Colossians 2: "16 Therefore don't let anyone judge you in regard to food and drink or in the matter of a festival or a new moon or a sabbath day. "
Mega-church bashing...
The New Testament doesn't tell us the day, month, or even year of Jesus' birth. Period.
It doesn't tell us how tall Jesus was. What color eyes or hair he had. What the Bible doesn't tell us could fill libraries.
What it does tell us is all we need to know.
I did not realize that you need to go to church on Sunday only. So we can do away with all other services.
I think I would be more interested in the reason someone attends rather than what day they attend church. What is left out of the article, but appears in most others, is the churches are offering a Saturday service- either Christmas eve or during the AM or both. So for one day we all get to be just like Jesus, Jews and Seventh Day Advent members and attend on Saturday.
Plus, the issue here is mega-churches that require a load of volunteers to man all sorts of jobs.
Many families, mine included, gather on Christmas morning to share gifts. This year we will do so after church, but I do not see any problem with others staying home or even canceling a service as long as the church offers a Christmas eve service (which I prefer anyway). Let all those volunteers spend some time with their families.

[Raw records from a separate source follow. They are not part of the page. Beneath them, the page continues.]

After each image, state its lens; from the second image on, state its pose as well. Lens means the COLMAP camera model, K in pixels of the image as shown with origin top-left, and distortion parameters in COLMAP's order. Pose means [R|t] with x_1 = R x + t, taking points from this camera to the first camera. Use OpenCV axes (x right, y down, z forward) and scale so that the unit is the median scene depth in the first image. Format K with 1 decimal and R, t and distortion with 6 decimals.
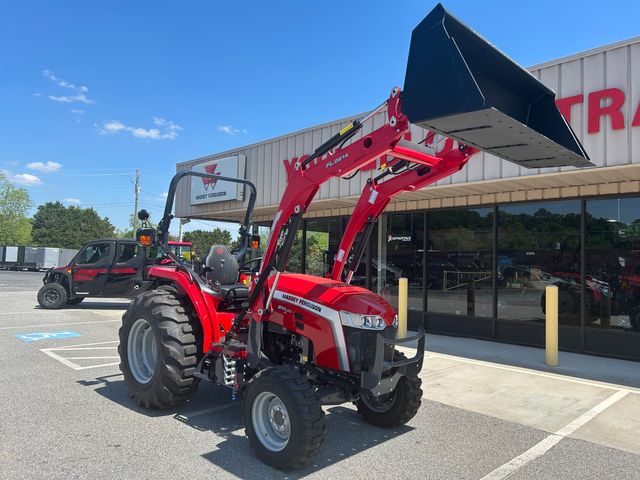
lens RADIAL K [[478.8, 0, 317.4], [0, 478.8, 241.0], [0, 0, 1]] dist [0.055234, -0.062790]
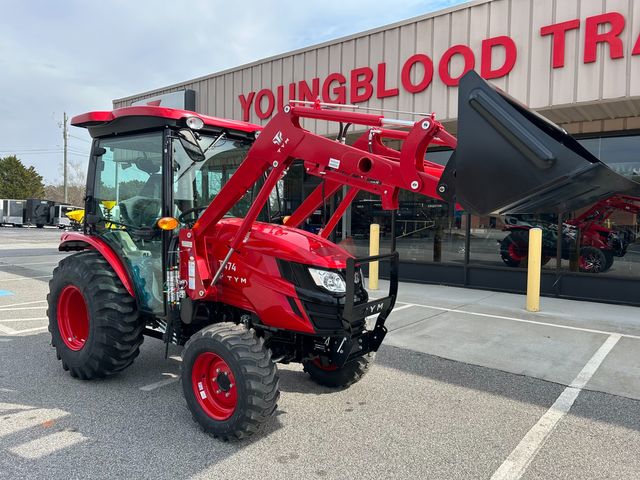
lens RADIAL K [[479.6, 0, 314.8], [0, 479.6, 239.9], [0, 0, 1]] dist [0.046952, -0.053372]
pose [[0.993623, -0.015667, 0.111657, -0.043900], [0.004458, 0.994983, 0.099940, 0.013861], [-0.112662, -0.098805, 0.988709, 0.085260]]
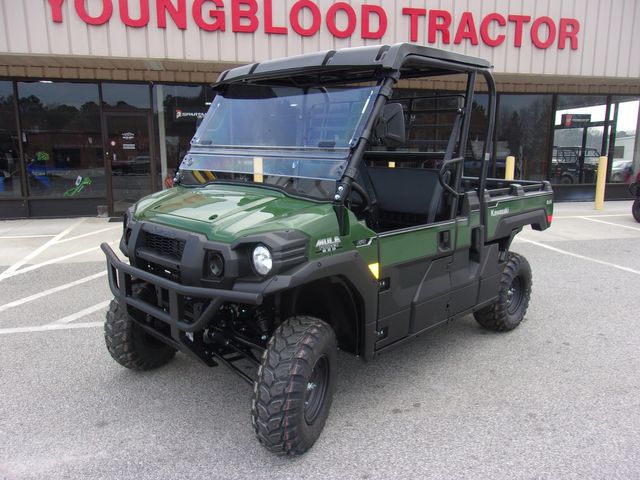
lens RADIAL K [[490.3, 0, 327.3], [0, 490.3, 237.1], [0, 0, 1]] dist [0.038634, -0.049775]
pose [[0.508156, -0.168895, 0.844543, -0.627829], [-0.028567, 0.976739, 0.212520, 0.017601], [-0.860791, -0.132119, 0.491511, 0.377144]]
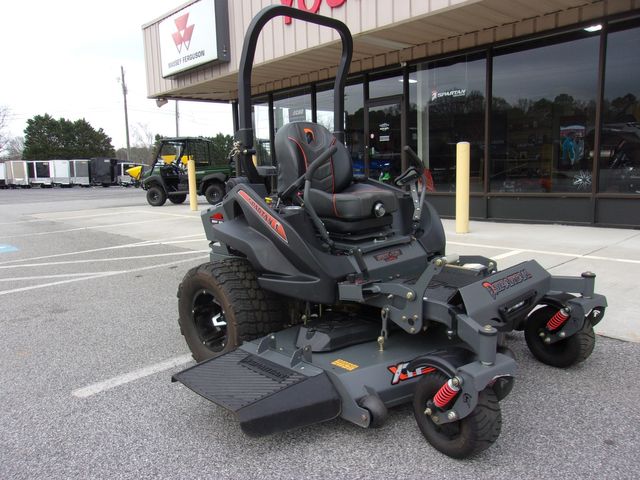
lens RADIAL K [[503.7, 0, 315.4], [0, 503.7, 238.5], [0, 0, 1]] dist [-0.004308, -0.000599]
pose [[0.997858, -0.053879, -0.037096, -0.010922], [0.059829, 0.981006, 0.184522, 0.067111], [0.026449, -0.186346, 0.982128, 0.274103]]
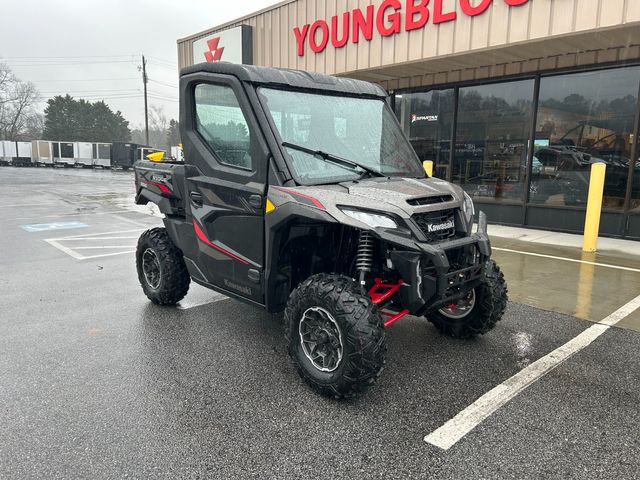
lens RADIAL K [[480.4, 0, 318.6], [0, 480.4, 241.3], [0, 0, 1]] dist [0.043002, -0.049113]
pose [[0.999284, -0.008852, -0.036781, 0.004506], [0.016655, 0.975887, 0.217638, 0.024015], [0.033967, -0.218095, 0.975336, 0.072073]]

Big Churches = Big Money. Nothing more. The "bottom line" means more than the principle they were founded on.
goodnight/morning
Bingo! this is a bunch of hype about nothing. These churches represent the members. Are they wrong. I'm not sure. But that is between them and their Savior. They have to answer for their actions.
You're right. We have a mega Church close to our home, it is ostentatious. The Pastor rides around in a limousine and he has his own TV program.

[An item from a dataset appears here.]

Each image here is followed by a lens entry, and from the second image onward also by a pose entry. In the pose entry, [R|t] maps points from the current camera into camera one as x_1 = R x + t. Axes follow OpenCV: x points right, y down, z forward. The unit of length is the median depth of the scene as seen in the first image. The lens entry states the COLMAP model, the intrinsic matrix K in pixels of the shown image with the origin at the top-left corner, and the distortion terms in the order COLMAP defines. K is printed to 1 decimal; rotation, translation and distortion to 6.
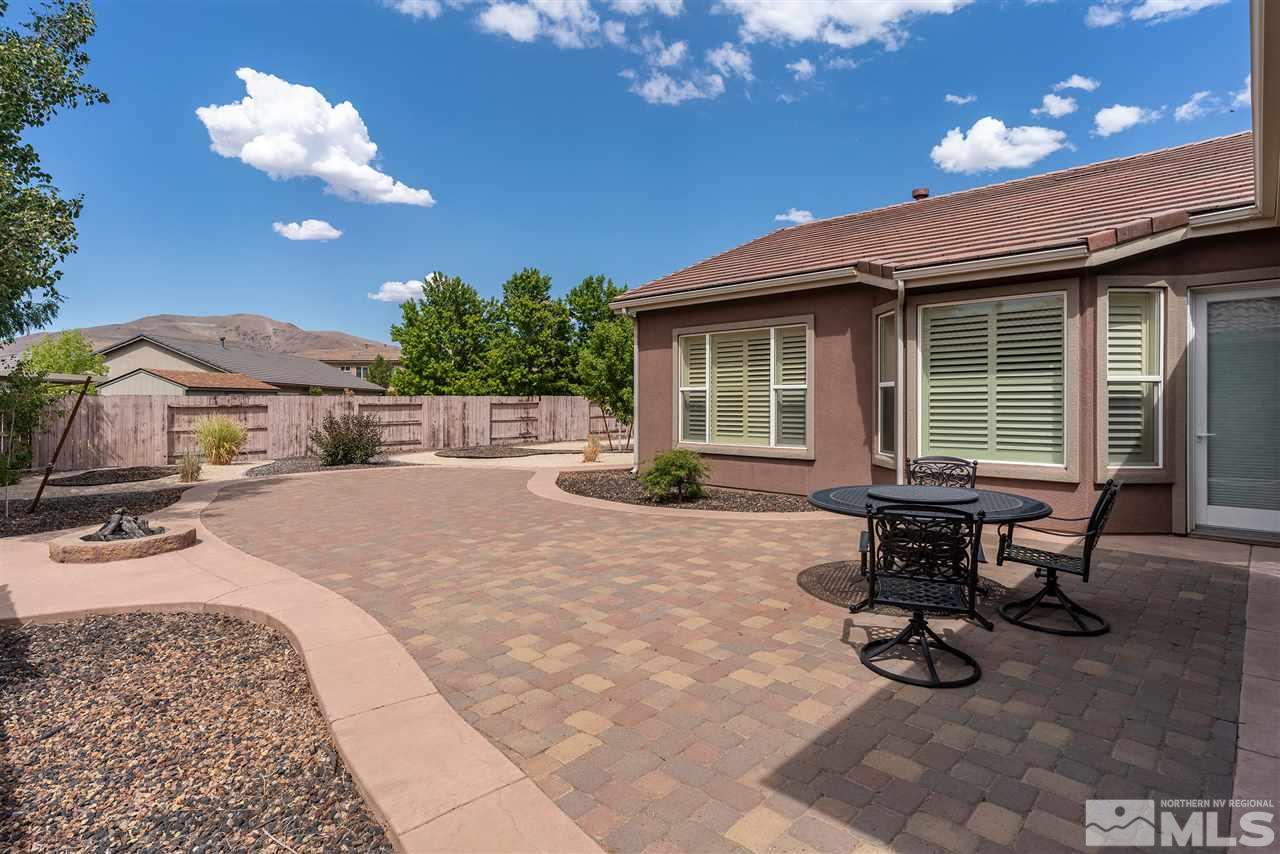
lens RADIAL K [[649.0, 0, 639.2], [0, 649.0, 416.2], [0, 0, 1]] dist [-0.005468, 0.002397]
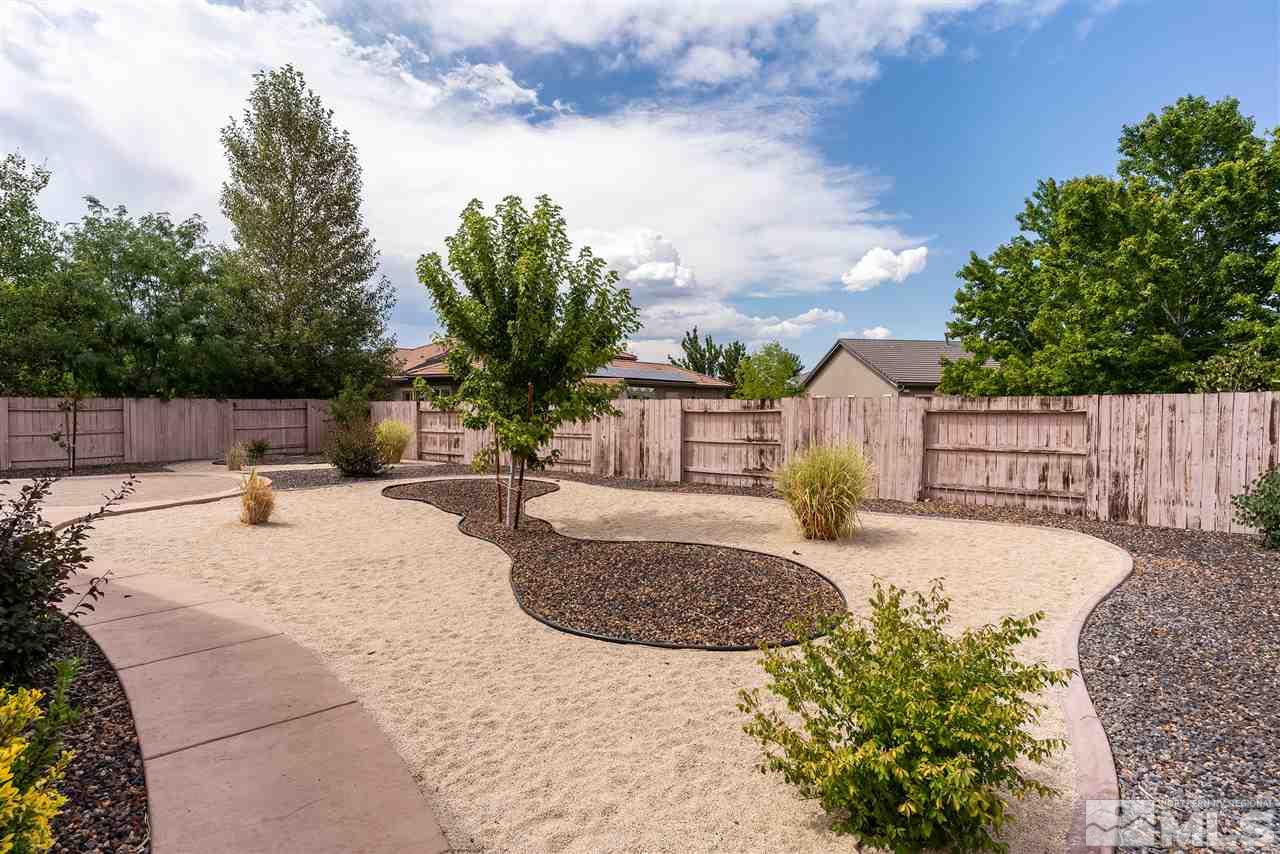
lens RADIAL K [[649.0, 0, 639.7], [0, 649.0, 421.1], [0, 0, 1]] dist [-0.005468, 0.002397]
pose [[0.083508, 0.025315, -0.996186, 0.358511], [-0.025160, 0.999412, 0.023288, -0.024129], [0.996189, 0.023120, 0.084095, 0.943866]]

When I say Mega Church that is putting it mildly. It covers an entire city block square. It has a school, football fields, several of them, a gym with the latest equipment.

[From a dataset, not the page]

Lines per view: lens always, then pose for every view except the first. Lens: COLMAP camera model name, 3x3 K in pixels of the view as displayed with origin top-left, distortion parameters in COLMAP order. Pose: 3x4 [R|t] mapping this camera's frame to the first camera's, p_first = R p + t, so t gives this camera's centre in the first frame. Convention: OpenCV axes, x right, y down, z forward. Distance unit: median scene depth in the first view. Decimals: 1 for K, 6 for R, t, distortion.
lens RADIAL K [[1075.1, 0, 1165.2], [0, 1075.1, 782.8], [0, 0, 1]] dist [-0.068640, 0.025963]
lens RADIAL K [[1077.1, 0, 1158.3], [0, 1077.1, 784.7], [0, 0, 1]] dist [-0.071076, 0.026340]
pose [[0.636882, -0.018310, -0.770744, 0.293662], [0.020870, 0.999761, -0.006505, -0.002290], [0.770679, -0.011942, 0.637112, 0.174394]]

Individual People aren't their main interest but having millions visit on sunday and show them the money is definitely the crux of their Christianity religion.
The irony to rescheduling a Christmas church service is that the justification to place a morning family period ahead of Godly worship has already transformed a day to worship Christ into a 'winter holiday' worshipping family relationships above a relationship with God.
I don't agree!
God created the family first (Adam and Eve) .. then the church (Jesus' resurrection).
If you don't have a good family relationship .. 20,000 hours of church won't help you.
One year when New Year fell on Sunday .. our church held a candelight New Year's eve service. We brought our kids in their jammies - lots of finger foods - and we watched Carmen videos; we sang; our Pastor preached, and we fellowshipped all night.
Then, we had a pancake breakfast in the morning and everybody went home to get some sleep. I'd do it again in a heart-beat!
Thanks so much for a generally kind and insightful post.
I gather from your post that you do think that folks who perform these ministries make it possible for others to become involved in their worship experience. You laud the efforts of others who have done the same thing.
So do I.
I also think that type of involvement is the exception rather than the rule.
I notice you did not engage Col 2:16.
I've also noticed that many, many pastors lament what they call "Sunday morning" Christians. Have you ever heard that expression before?